Richtig super ist dieser freie Personenverkehr, wenn – wie oben erwähnt – einmal kurzfristig Not am Mann oder meist eher an der Frau ist. Wenn einen morgens der freudvolle Anruf erreicht, dass der liebe Kollege leider unpässlich sei, muss man sich nicht zwingend von der Mittagspause und dem lange geplanten Nachmittagstermin verabschieden, sondern wirft einen Blick in den Filialdienstplan und bittet dann bei entsprechend besserer Personalsituation um geschwisterlichen Beistand.

Wo Licht ist, ist auch Schatten

Wenn Sie jetzt meinen, dass dies ein gar wunderbarer Zustand ist, so kann ich Ihnen leider nur bedingt recht geben. Denn die Türe schwingt natürlich auch in die andere Richtung. In meinem konkreten Fall kann ich mich an einer sehr robusten Konstitution meiner Mitarbeiter erfreuen, während das Personal unserer großen Apothekenschwester eher häufiger kränkelt. Jetzt ist die mir unterstellte Filiale nicht nur von der Kundenfrequenz her überschaubar, sondern auch, was den Personalbestand angeht. Bittet die Filiale daher um eine Aushilfe, bedeutet dies bei uns meist den Anbruch eher stressiger Zeiten.

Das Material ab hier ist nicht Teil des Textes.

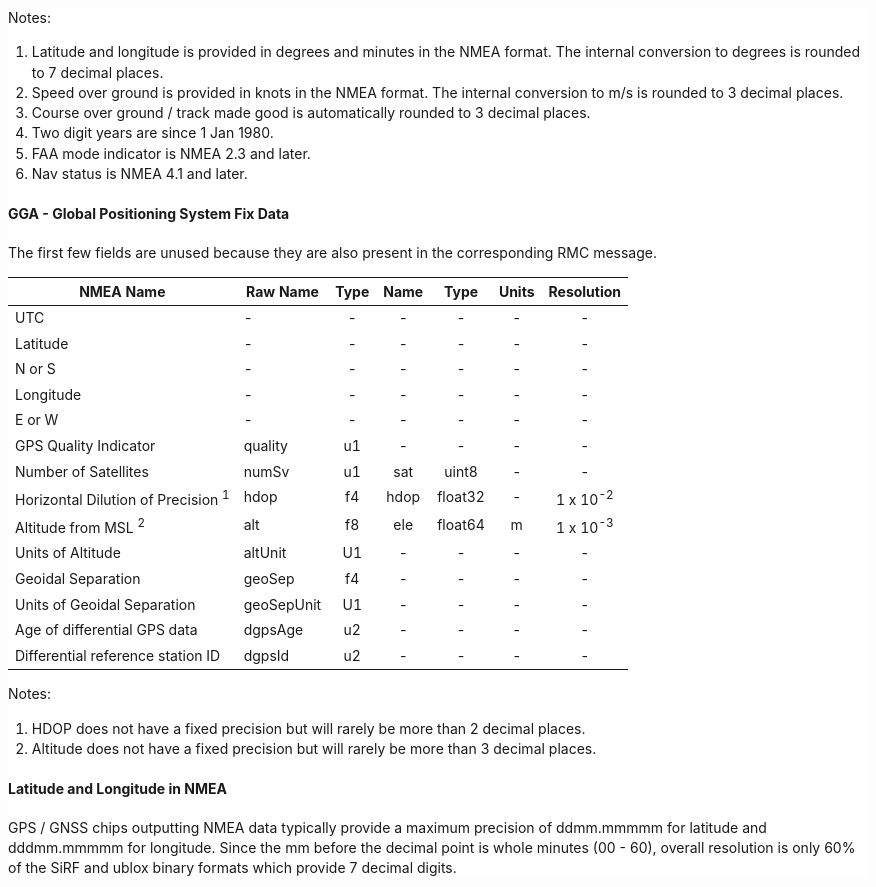 Notes:

1. Latitude and longitude is provided in degrees and minutes in the NMEA format. The internal conversion to degrees is rounded to 7 decimal places.
2. Speed over ground is provided in knots in the NMEA format. The internal conversion to m/s is rounded to 3 decimal places.
3. Course over ground / track made good is automatically rounded to 3 decimal places.
4. Two digit years are since 1 Jan 1980.
5. FAA mode indicator is NMEA 2.3 and later.
6. Nav status is NMEA 4.1 and later.



#### GGA - Global Positioning System Fix Data

The first few fields are unused because they are also present in the corresponding RMC message.

| NMEA Name                                     | Raw Name   | Type | Name |  Type   | Units |     Resolution      |
| --------------------------------------------- | ---------- | :--: | :--: | :-----: | :---: | :-----------------: |
| UTC                                           | -          |  -   |  -   |    -    |   -   |          -          |
| Latitude                                      | -          |  -   |  -   |    -    |   -   |          -          |
| N or S                                        | -          |  -   |  -   |    -    |   -   |          -          |
| Longitude                                     | -          |  -   |  -   |    -    |   -   |          -          |
| E or W                                        | -          |  -   |  -   |    -    |   -   |          -          |
| GPS Quality Indicator                         | quality    |  u1  |  -   |    -    |   -   |          -          |
| Number of Satellites                          | numSv      |  u1  | sat  |  uint8  |   -   |          -          |
| Horizontal Dilution of Precision <sup>1</sup> | hdop       |  f4  | hdop | float32 |   -   | 1 x 10<sup>-2</sup> |
| Altitude from MSL <sup>2</sup>                | alt        |  f8  | ele  | float64 |   m   | 1 x 10<sup>-3</sup> |
| Units of Altitude                             | altUnit    |  U1  |  -   |    -    |   -   |          -          |
| Geoidal Separation                            | geoSep     |  f4  |  -   |    -    |   -   |          -          |
| Units of Geoidal Separation                   | geoSepUnit |  U1  |  -   |    -    |   -   |          -          |
| Age of differential GPS data                  | dgpsAge    |  u2  |  -   |    -    |   -   |          -          |
| Differential reference station ID             | dgpsId     |  u2  |  -   |    -    |   -   |          -          |

Notes:

1. HDOP does not have a fixed precision but will rarely be more than 2 decimal places.
2. Altitude does not have a fixed precision but will rarely be more than 3 decimal places.



#### Latitude and Longitude in NMEA

GPS / GNSS chips outputting NMEA data typically provide a maximum precision of ddmm.mmmmm for latitude and dddmm.mmmmm for longitude. Since the mm before the decimal point is whole minutes (00 - 60), overall resolution is only 60% of the SiRF and ublox binary formats which provide 7 decimal digits.
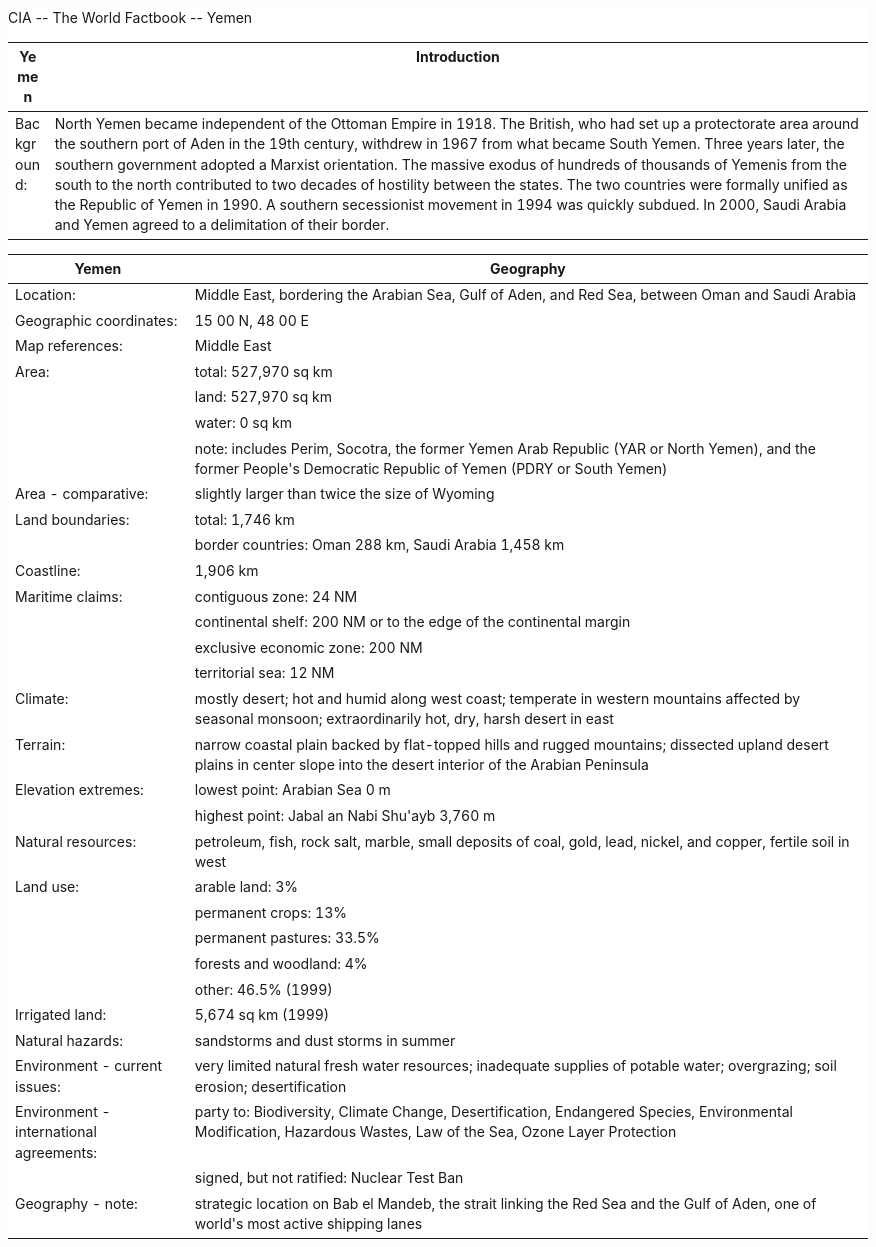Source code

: CIA -- The World Factbook -- Yemen

| Yemen | Introduction |
| --- | --- |
| Background: | North Yemen became independent of the Ottoman Empire in 1918. The British, who had set up a protectorate area around the southern port of Aden in the 19th century, withdrew in 1967 from what became South Yemen. Three years later, the southern government adopted a Marxist orientation. The massive exodus of hundreds of thousands of Yemenis from the south to the north contributed to two decades of hostility between the states. The two countries were formally unified as the Republic of Yemen in 1990. A southern secessionist movement in 1994 was quickly subdued. In 2000, Saudi Arabia and Yemen agreed to a delimitation of their border. |

| Yemen | Geography |
| --- | --- |
| Location: | Middle East, bordering the Arabian Sea, Gulf of Aden, and Red Sea, between Oman and Saudi Arabia |
| Geographic coordinates: | 15 00 N, 48 00 E |
| Map references: | Middle East |
| Area: | total: 527,970 sq km |
| | land: 527,970 sq km |
| | water: 0 sq km |
| | note: includes Perim, Socotra, the former Yemen Arab Republic (YAR or North Yemen), and the former People's Democratic Republic of Yemen (PDRY or South Yemen) |
| Area - comparative: | slightly larger than twice the size of Wyoming |
| Land boundaries: | total: 1,746 km |
| | border countries: Oman 288 km, Saudi Arabia 1,458 km |
| Coastline: | 1,906 km |
| Maritime claims: | contiguous zone: 24 NM |
| | continental shelf: 200 NM or to the edge of the continental margin |
| | exclusive economic zone: 200 NM |
| | territorial sea: 12 NM |
| Climate: | mostly desert; hot and humid along west coast; temperate in western mountains affected by seasonal monsoon; extraordinarily hot, dry, harsh desert in east |
| Terrain: | narrow coastal plain backed by flat-topped hills and rugged mountains; dissected upland desert plains in center slope into the desert interior of the Arabian Peninsula |
| Elevation extremes: | lowest point: Arabian Sea 0 m |
| | highest point: Jabal an Nabi Shu'ayb 3,760 m |
| Natural resources: | petroleum, fish, rock salt, marble, small deposits of coal, gold, lead, nickel, and copper, fertile soil in west |
| Land use: | arable land: 3% |
| | permanent crops: 13% |
| | permanent pastures: 33.5% |
| | forests and woodland: 4% |
| | other: 46.5% (1999) |
| Irrigated land: | 5,674 sq km (1999) |
| Natural hazards: | sandstorms and dust storms in summer |
| Environment - current issues: | very limited natural fresh water resources; inadequate supplies of potable water; overgrazing; soil erosion; desertification |
| Environment - international agreements: | party to: Biodiversity, Climate Change, Desertification, Endangered Species, Environmental Modification, Hazardous Wastes, Law of the Sea, Ozone Layer Protection |
| | signed, but not ratified: Nuclear Test Ban |
| Geography - note: | strategic location on Bab el Mandeb, the strait linking the Red Sea and the Gulf of Aden, one of world's most active shipping lanes |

Nun gut, das lässt sich im Sinne der Kollegialität schon mal aushalten. Richtig problematisch wird die Personalverwebung aber, wenn Mitarbeiter gehen und neue nachfolgen. Dies passiert in der Regel nie mit identem Dienstausmaß und schon gar nicht mit identer Verfügbarkeit. War der mit 35 Stunden scheidenden Mitarbeiterin der freie Montag heilig, besteht ihre 30-Stunden-Nachfolgerin auf mindestens 3 freien Nachmittagen und maximal einem Samstag pro Monat. Und jetzt geht der Spaß so richtig los: Denn nun müssen sich alle Dienstplanverantwortlichen aus sämtlichen Filialen zusammensetzen und begrübeln, wie man die neue Situation am besten in das bestehende Gefüge integriert. Urplötzlich wir der praktische Personal-Pool zum nervtötenden Personal-Pull. Denn natürlich mag jeder für seine Filiale die bestmögliche Lösung erwirken.

Der Dienstplank(r)ampf

Wir sind zwar gerade einmal ein Verbund aus 2 Filialen, aber die jüngste Personalrochade, bei der zur selben Zeit eine Vollzeit-PTA ging, eine Vollzeit-PKA für 6 Monate eine krankheitsbedingte Auszeit begann, eine 30-Stunden-PTA aus der Karenz zurückkam und eine 20-Stunden-PKA ihr Dienstmaß um 10 Stunden aufstocken musste, um den mittelfristigen Krankheitsausfall zu kompensieren, verbrachten meine Dienstplankollegin aus der Filiale und ich geschlagene drei Tage in intensivstem Telefonaustausch, bis wir einen einigermaßen gangbaren neuen Arbeitsplan konstruiert hatten.

Der freie Personalverkehr innerhalb des Filialverbundes ist also wahrlich eine Medaille mit 2 Seiten.